But there’s more. For each of them was willing to speak to our francophone colleagues in their own tongue. From the perfectly bilingual Vanderbeek – “Oh my god,” said one beguiled Radio Canada cameraman, “not only is she beautiful, but she speaks French like she was born to it” – to the slightly more B.C.-inflected Brydon – “If you want to hear some really fractured frenglish,” she told a camera crew with a impish grin, “I’m the girl for you.” – the three speedsters completely carried the day. It was beautiful to watch…

Although it might not seem so at first, another big winner last week was Alpine Canada. As CEO Ken Read put it: “Nobody is ever happy with fourths and fifths. But to see four Canadian guys in the top fifteen in super G is a real tribute to our program.”

He smiled. “To be honest,” he whispered to me, “I’d be more concerned if we’d gotten one racer on the podium and nobody else in the top fifteen. This way, our guys stay focused – and hungry!”

One small bit of statistical trivia might be worth mentioning here. As former Olympic gold medallist Kerrin Lee Gartner put it so well, “Nobody who has won a pre-Olympic race has ever come back to win gold during the Games.” So for Janyk, Erik Guay and John Kucera, a near-podium finish at Whistler last week might just be the motivation they need to return here two years hence and really kick some international butt…

While the winners at Whistler easily outnumbered the losers last week there were significant groups who were poorly served. And they too deserved to be identified. After all, if we can’t learn anything from events like these, how the heck are we ever going to get better as international hosts?

..............................

§ Written tasks
**A.** Transcribe everything in the Whistler ski racing piece from "While the winners" down to "as international hosts?".
**B.** In the Whistler ski racing piece, how many Canadian men placed in the top fifteen in super G?
**C.** Write the next part of the Whistler ski racing piece, picking up after its final sentence.
The lines after this point come from a separate source and are not part of the Whistler ski racing piece.

§ Data block
..............................

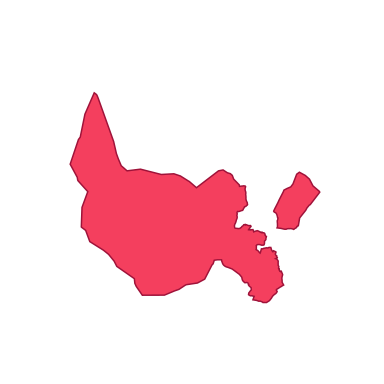 Oyo West, Oyo, Nigeria (orthographic projection), rotated 334°
{"feature_id": "59680162B62394297156991", "entity_name": "Oyo West", "entity_type": "district", "adm_level": 2, "iso_a3": "NGA", "parent_name": "Nigeria", "parent_adm1": "Oyo", "projection": "orthographic", "projection_center": [3.921, 7.958], "detail": "fine", "context": "isolated", "style": "filled", "palette": "rose", "viewbox_px": 384, "rotation_deg": 334, "n_neighbors": 0, "source": "geoboundaries", "source_scale": "gbopen_adm2", "svg_char_len": 5899}
<svg xmlns="http://www.w3.org/2000/svg" viewBox="0 0 384 384"><g transform="rotate(334 192 192)"><path d="M102.1,263.0L122.0,272.6L132.3,273.2L132.6,273.2L137.6,273.8L145.1,272.8L146.2,272.8L157.0,276.2L165.2,275.9L177.9,266.4L179.5,265.8L182.1,263.1L185.2,264.1L188.8,265.9L188.4,267.2L188.4,268.1L188.2,268.8L188.2,269.5L188.2,270.8L188.5,271.9L189.3,273.5L190.2,274.5L191.5,275.7L194.4,278.9L198.5,286.8L199.4,290.5L199.2,291.0L199.1,291.5L198.9,292.1L198.8,292.8L198.7,293.6L198.9,294.7L199.2,295.2L199.2,295.5L199.6,296.6L200.4,297.0L201.0,297.2L201.4,297.3L201.6,297.3L201.8,297.5L202.0,297.9L202.3,298.1L202.4,298.4L202.4,299.3L202.5,299.9L202.0,300.1L202.1,300.8L202.2,301.6L202.9,303.2L203.2,303.8L202.8,304.9L202.6,305.5L202.4,305.9L202.1,306.1L201.2,306.4L198.7,307.7L197.8,309.1L198.0,309.5L198.9,310.8L199.4,311.1L200.5,311.6L200.9,311.9L201.2,312.4L201.6,312.6L202.1,313.0L201.7,313.4L201.0,314.1L199.5,315.6L202.6,317.8L204.1,319.4L205.5,320.0L207.1,321.8L207.3,322.4L210.5,324.0L214.0,323.6L216.9,322.2L218.7,321.0L220.8,320.3L222.8,320.0L224.1,319.4L224.6,319.0L224.9,318.8L224.9,318.3L224.8,317.0L226.3,316.4L226.6,316.5L227.1,316.5L228.0,316.3L228.6,316.3L229.7,316.1L230.8,316.1L232.1,315.9L232.5,315.9L233.6,315.8L233.5,314.9L233.5,313.9L233.4,312.7L234.0,311.5L234.5,310.2L235.0,308.8L235.8,307.7L236.8,306.5L237.1,306.3L237.3,305.8L237.5,302.8L237.5,302.3L236.6,302.3L236.6,302.2L236.6,301.7L236.2,301.6L236.3,300.6L236.2,300.3L236.4,300.1L236.7,299.3L236.3,299.1L236.3,298.9L236.3,298.6L236.5,298.3L237.4,297.0L237.4,296.7L237.3,295.7L238.1,294.0L238.4,293.4L238.5,293.1L239.0,292.3L239.2,291.6L239.2,291.2L239.1,290.7L238.6,289.1L238.5,288.9L238.2,288.8L238.0,288.6L239.3,288.6L239.7,288.6L239.8,288.5L239.9,288.4L239.7,288.1L239.6,287.8L239.7,287.0L240.2,286.8L240.2,286.7L239.6,285.4L239.6,285.0L239.7,284.4L239.7,284.2L240.1,283.9L240.5,283.6L240.9,283.2L241.0,283.0L240.9,282.8L241.1,282.4L240.5,281.8L239.6,280.6L238.5,281.2L238.4,281.1L238.3,280.6L238.3,280.0L238.1,279.0L238.3,277.8L238.5,276.8L238.5,276.4L238.3,276.4L237.9,276.1L237.1,275.6L236.5,275.5L235.9,275.6L235.0,275.2L234.7,274.9L233.7,274.6L232.9,274.4L231.8,274.1L231.3,274.0L230.8,274.1L230.6,274.1L230.1,273.8L229.5,273.5L227.0,276.3L226.4,276.8L226.2,276.4L225.7,274.3L225.5,273.6L225.3,273.2L224.6,272.3L224.4,272.0L224.4,271.8L224.7,271.7L226.1,268.9L226.2,268.6L226.2,268.4L227.0,268.0L228.2,268.1L229.6,268.8L229.9,269.0L230.6,269.7L231.5,270.5L232.4,270.8L232.9,270.9L233.0,271.1L233.4,271.1L233.7,271.0L234.6,270.0L235.3,268.6L235.7,267.9L236.1,267.8L237.5,267.2L238.3,265.8L239.0,265.1L239.3,264.7L239.1,264.6L239.0,264.3L239.0,263.5L238.8,263.2L238.8,262.9L239.0,262.7L238.9,262.3L239.2,261.3L239.1,260.7L238.6,260.2L238.4,260.0L238.0,259.8L237.5,259.5L237.4,259.4L237.5,259.0L237.3,258.8L237.2,258.9L237.1,259.0L236.8,259.0L236.8,258.9L236.5,258.6L236.0,258.4L235.9,257.9L235.6,257.7L235.5,257.4L235.3,257.2L235.1,256.9L234.8,256.6L234.6,256.2L234.0,255.7L233.6,255.3L233.1,255.3L231.9,255.0L231.5,255.0L231.2,255.0L230.9,254.9L230.7,254.9L230.0,254.9L230.0,254.7L230.3,253.4L230.3,252.9L230.3,252.5L229.1,252.0L228.8,252.0L228.4,251.7L228.1,251.8L227.3,251.2L226.6,251.0L226.3,250.7L227.1,250.2L227.8,250.0L228.7,249.3L229.9,248.9L230.0,248.1L229.9,247.9L229.7,248.0L229.6,247.9L229.4,247.7L228.5,247.1L228.2,247.0L227.9,246.8L227.5,246.4L226.7,245.4L226.2,245.1L226.0,244.8L225.9,244.7L225.8,244.8L225.7,244.9L225.6,245.0L225.5,244.9L225.4,244.7L225.3,244.8L225.2,244.7L224.9,244.6L224.5,244.2L224.2,244.1L223.7,244.4L223.4,244.5L223.0,244.7L222.4,244.8L222.2,244.8L221.5,245.0L221.2,245.2L220.8,245.4L219.5,245.6L219.1,245.7L218.8,245.6L218.3,245.4L218.1,245.3L217.8,245.3L217.4,245.1L216.4,244.3L215.5,243.9L215.1,243.6L214.8,243.2L214.7,243.0L215.1,241.5L215.5,240.7L216.5,239.6L217.5,238.9L217.9,238.6L218.0,238.3L218.9,237.5L219.5,236.7L220.8,235.5L221.1,235.2L221.5,234.6L221.7,234.0L221.9,233.7L222.0,233.3L222.0,232.7L222.5,232.2L222.9,231.7L223.2,231.1L223.2,230.6L223.5,230.1L223.8,229.8L224.6,229.5L225.1,229.9L225.5,230.1L227.8,230.4L228.4,230.4L229.4,230.7L229.8,230.5L230.4,230.1L231.1,229.4L231.5,229.2L231.9,229.1L232.2,228.9L232.7,228.3L233.2,228.4L233.6,228.5L234.1,228.5L234.7,228.3L235.1,228.1L235.9,228.0L236.4,227.7L236.5,227.1L236.6,226.9L237.0,225.9L237.0,224.0L237.2,222.6L237.4,222.2L237.4,221.9L238.0,220.8L238.7,219.2L239.2,217.7L239.8,216.8L240.3,215.6L240.5,214.1L240.9,212.8L241.5,211.8L242.5,210.8L242.5,210.1L241.6,209.4L241.1,209.1L239.8,208.7L239.1,208.4L237.2,207.8L237.6,206.3L235.1,198.7L235.5,194.7L234.5,192.3L232.2,190.2L229.6,185.8L225.1,184.6L197.9,190.1L194.1,181.2L193.8,180.9L188.6,172.5L183.7,167.7L172.1,162.8L155.7,148.9L142.9,144.5L139.9,137.4L140.3,130.0L140.9,124.3L143.7,112.3L148.8,66.5L149.0,63.2L148.7,62.1L147.6,60.0L129.9,75.1L115.6,93.7L113.0,95.0L94.7,113.6L95.3,128.5L94.5,131.2L94.5,132.0L98.5,146.0L86.4,157.6L77.2,174.9L77.2,175.1L79.6,179.9L78.4,191.8L86.9,205.5L89.7,211.5L91.7,220.0L91.8,225.9L102.2,244.6L100.6,249.0L100.5,252.4L102.1,263.0ZM252.7,261.5L256.0,263.7L258.7,265.9L260.2,266.7L261.5,266.8L262.6,267.2L263.6,267.7L264.8,268.2L265.9,269.0L266.1,269.3L266.3,269.4L266.7,269.7L267.0,270.2L267.8,270.1L268.3,269.9L268.8,269.9L269.5,269.9L269.9,269.8L270.5,269.7L270.9,269.2L271.2,269.0L271.9,269.0L272.2,268.8L272.5,268.8L272.8,268.9L277.4,262.5L286.2,258.3L288.2,256.8L291.7,255.2L292.7,255.2L306.7,248.2L306.8,247.4L303.4,239.5L303.2,231.9L301.1,226.8L297.2,221.3L293.9,221.9L286.3,229.0L283.0,230.7L279.0,230.5L275.5,230.6L274.2,231.8L272.6,233.0L266.6,237.5L264.7,239.1L260.7,242.1L259.6,242.9L257.0,245.0L257.0,245.7L257.4,246.5L257.9,247.0L258.2,247.6L258.4,249.2L258.2,250.3L258.1,251.1L257.8,251.9L257.7,252.7L257.9,253.1L257.5,253.5L256.8,254.6L256.1,255.1L255.6,256.1L255.0,257.7L253.9,260.1L253.4,260.9L253.1,261.2L252.9,261.3L252.7,261.5Z" fill="#f43f5e" stroke="#9f1239" stroke-width="1.5"/></g></svg>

..............................

§ Written answers
**A.**
While the winners at Whistler easily outnumbered the losers last week there were significant groups who were poorly served. And they too deserved to be identified. After all, if we can’t learn anything from events like these, how the heck are we ever going to get better as international hosts?

**B.** Four.

**C.**
The biggest losers were the poor hapless spectators. While racers, coaches, FIS, VANOC and IOC officials, media and VIP sponsors were treated with kid gloves, the great unwashed were pretty much left to their own devices. And it wasn’t a pretty sight.

I watched a little old lady struggling up the hill to come cheer her American grandson at the finish line. Out of breath, and clearly beyond her comfort zone, she told me she just couldn’t understand why she was refused a ride to the finish zone with the near-empty buses designated for VIPs and media. I couldn’t give her an answer…

Realizing their gaffe, the organizing committee eventually did allow the public to board the ‘reserved’ buses at the base of Creekside. But the damage was already done. ‘Spectators Not Wanted at Whistler World Cup’ teased one Vancouver paper. Too bad. Such bad press could have easily been avoided…

More importantly, senior management at Whistler-Blackcomb needs to address the issue of lack of access to the lower half of the mountain. From racers to spectators, organizers to locals, nobody was happy with the total closure there.

“It was immensely impractical,” said Canadian women’s coach Rob Boyd. “Unless you actually skied on the course, there was no way to get back to the bottom of Creekside. After practice on upper Dave Murray during the men’s Super-g, for example, it took some of our girls more than an hour to make their way back to our team condo. That has to change before the Olympics.”

Fortunately, there is a fairly reasonable solution. But it’s going to cost a few shekels. And who pays – VANOC or Fortress/Intrawest – will surely become the source of heated debate over the next three or four months. But I don’t believe there is any other choice. Whistler-Blackcomb has to cut another run from Highway 86 to the juncture of Frondola!

It’s a no-brainer. From skier’s left of Franz’s Creek (just a few meters beyond where Highway 86 spills into the main run), wends a beautifully-forested slope that gently drops down the lower half of the mountain, pretty much mirroring the slope angle of its already-cut neighbour to the north. With a little Zen pruning and the sure-minded trail cutting experience of W/B’s Arthur DeJong and Bob Dufour, the new run could be cajoled back over the creek to rejoin Franz’s run right above Fog (er, Frog) Bank.

The result: access to lower Franz and a way down to Creekside from mid-station AND access to one of the most exciting view spots for both Olympic speed courses! Seems pretty straightforward to me.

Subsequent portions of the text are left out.